### Extract provided

━━━━━━━━━━━━━━━━━━━━

Abstract: Nonlinear problems in the geometry of Banach spaces have been studied since the inception of the field. In this talk I will outline some of the history, some of modern applications, and some open directions of research. The talk will be accessible to graduate students of any field of mathematics.
Lillian Pierce (Duke University)
Title: Short character sums
Abstract: A surprisingly diverse array of problems in analytic number theory have at their heart a problem of bounding (from above) an exponential sum, or its multiplicative cousin, a so-called character sum. For example, both understanding the Riemann zeta function or Dirichlet L-functions inside the critical strip, and also counting solutions to Diophantine equations via the circle method or power sieve methods, involve bounding such sums. In general, the sums of interest fall into one of two main regimes: complete sums or incomplete sums, with this latter regime including in particular “short sums.” Short sums are particularly useful, and particularly resistant to almost all known methods. In this talk, we will see what makes a sum “short,” sketch why it would be incredibly powerful to understand short sums, and discuss a curious proof from the 1950’s which is still the best way we know to bound short sums. We will end by describing new work which extends the ideas of this curious proof to bound short sums in much more general situations.
Angelica Cueto (The Ohio State University)
Title: Lines on cubic surfaces in the tropics
Abstract: Since the beginning of tropical geometry, a persistent challenge has been to emulate tropical versions of classical results in algebraic geometry. The well-know statement any smooth surface of degree three in P^3 contains exactly 27 lines is known to be false tropically. Work of Vigeland from 2007 provides examples of tropical cubic surfaces with infinitely many lines and gives a classification of tropical lines on general smooth tropical surfaces in TP^3.

━━━━━━━━━━━━━━━━━━━━

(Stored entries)
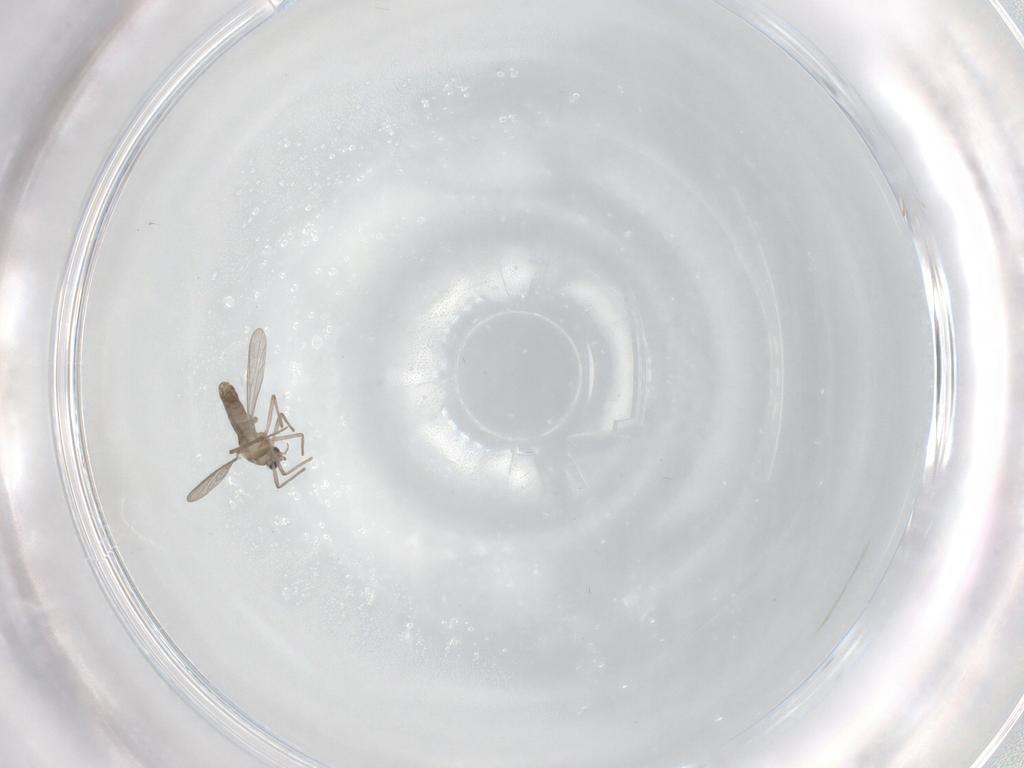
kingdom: Animalia
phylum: Arthropoda
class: Insecta
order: Diptera
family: Chironomidae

━━━━━━━━━━━━━━━━━━━━

### Exercise tasks
1. In two sentences, summarize the talk abstracts.
2. Answer these questions using the talk abstracts:
(a) For which audience is the talk on the geometry of Banach spaces meant to be accessible?
(b) With which university is Lillian Pierce affiliated?
(c) In what year was Vigeland's work on tropical cubic surfaces published?
3. Go on with the talk abstracts from the point where they stop.

### Set of answers
1. One talk outlines the history, modern applications, and open research directions of nonlinear problems in the geometry of Banach spaces, while Lillian Pierce's talk explains what makes a character sum "short" and extends a proof from the 1950s to bound such sums in more general situations. Angelica Cueto's talk addresses tropical versions of the classical result that any smooth cubic surface in P^3 contains exactly 27 lines, a statement known to be false tropically.

2.
(a) Graduate students of any field of mathematics
(b) Duke University
(c) 2007

3.
In this talk I will explain how to correct this pathology by viewing the surface as a del Pezzo cubic and considering its embedding in P^44 via its anticanonical bundle. The combinatorics of the root system of type E_6 and a tropical notion of convexity will play a central role in the construction. This is joint work in progress with Anand Deopurkar.
David Treumann (Boston College)
Title: Twisting things in topology and symplectic topology by pth powers
Abstract: There's an old and popular analogy between circles and finite fields. I'll describe some constructions you can make in Lagrangian Floer theory and in microlocal sheaf theory by taking this analogy extremely literally, the main ingredient is an "F-field." An F-field on a manifold M is a local system of algebraically closed fields of characteristic p. When M is symplectic, maybe an F-field should remind you of a B-field, it can be used to change the Fukaya category in about the same way. On M = S^1 times R^3, this version of the Fukaya category is related to Deligne-Lusztig theory, and I found something like a cluster structure on the Deligne-Lusztig pairing varieties by studying it. On M = S^1 times S^1, Yanki Lekili and I have found that this version of the Fukaya category is related to the equal-characteristic version of the Fargues-Fontaine curve; the relationship is homological mirror symmetry.
Dean Baskin (Texas A&M)
Title: Radiation fields for wave equations
Abstract: Radiation fields are rescaled limits of solutions of wave equations near "null infinity" and capture the radiation pattern seen by a distant observer. They are intimately connected with the Fourier and Radon transforms and with scattering theory. In this talk, I will define and discuss radiation fields in a few contexts, with an emphasis on spacetimes that look flat near infinity. The main result is a connection between the asymptotic behavior of the radiation field and a family of quantum objects on an associated asymptotically hyperbolic space.
Jianfeng Lu (Duke University)
Title: Density fitting: Analysis, algorithm and applications
Abstract: Density fitting considers the low-rank approximation of pair products of eigenfunctions of Hamiltonian operators. It is a very useful tool with many applications in electronic structure theory. In this talk, we will discuss estimates of upper bound of the numerical rank of the pair products of eigenfunctions. We will also introduce the interpolative separable density fitting (ISDF) algorithm, which reduces the computational scaling of the low-rank approximation and can be used for efficient algorithms for electronic structure calculations. Based on joint works with Chris Sogge, Stefan Steinerberger, Kyle Thicke, and Lexing Ying.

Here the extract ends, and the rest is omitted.